What is required -
Look below for the line holding "ring tip: (228, 190)" and the line holding "index pip: (194, 153)". Repeat those two and everything between, exactly.

*** Data section

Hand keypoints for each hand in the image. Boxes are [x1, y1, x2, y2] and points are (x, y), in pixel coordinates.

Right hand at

******
*** Data section

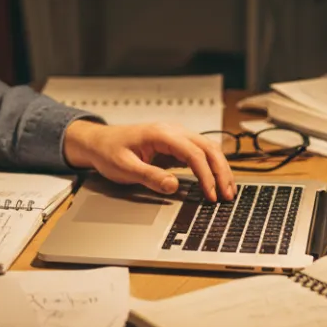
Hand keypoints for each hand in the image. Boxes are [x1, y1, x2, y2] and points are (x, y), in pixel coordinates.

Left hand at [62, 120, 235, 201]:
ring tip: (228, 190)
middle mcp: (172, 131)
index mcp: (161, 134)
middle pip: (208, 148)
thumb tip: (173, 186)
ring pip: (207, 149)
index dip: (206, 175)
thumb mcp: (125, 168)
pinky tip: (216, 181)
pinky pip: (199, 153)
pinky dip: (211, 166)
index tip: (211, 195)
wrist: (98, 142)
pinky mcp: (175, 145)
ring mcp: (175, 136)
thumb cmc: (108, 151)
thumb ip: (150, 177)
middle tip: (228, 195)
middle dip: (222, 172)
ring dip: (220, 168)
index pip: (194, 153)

******

Exercise solution -
ring tip: (228, 190)
middle mcp: (172, 131)
index mcp: (161, 134)
middle pip: (208, 148)
thumb tip: (173, 186)
ring pip: (207, 149)
index dip: (206, 175)
thumb mcp: (125, 168)
pinky tip: (216, 181)
pinky pip: (199, 153)
pinky dip: (211, 166)
index tip: (211, 195)
wrist: (98, 142)
pinky mcp: (175, 145)
ring mcp: (175, 136)
thumb cmc: (108, 151)
thumb ip: (150, 177)
middle tip: (228, 195)
middle dip: (222, 172)
ring dip: (220, 168)
index pip: (194, 153)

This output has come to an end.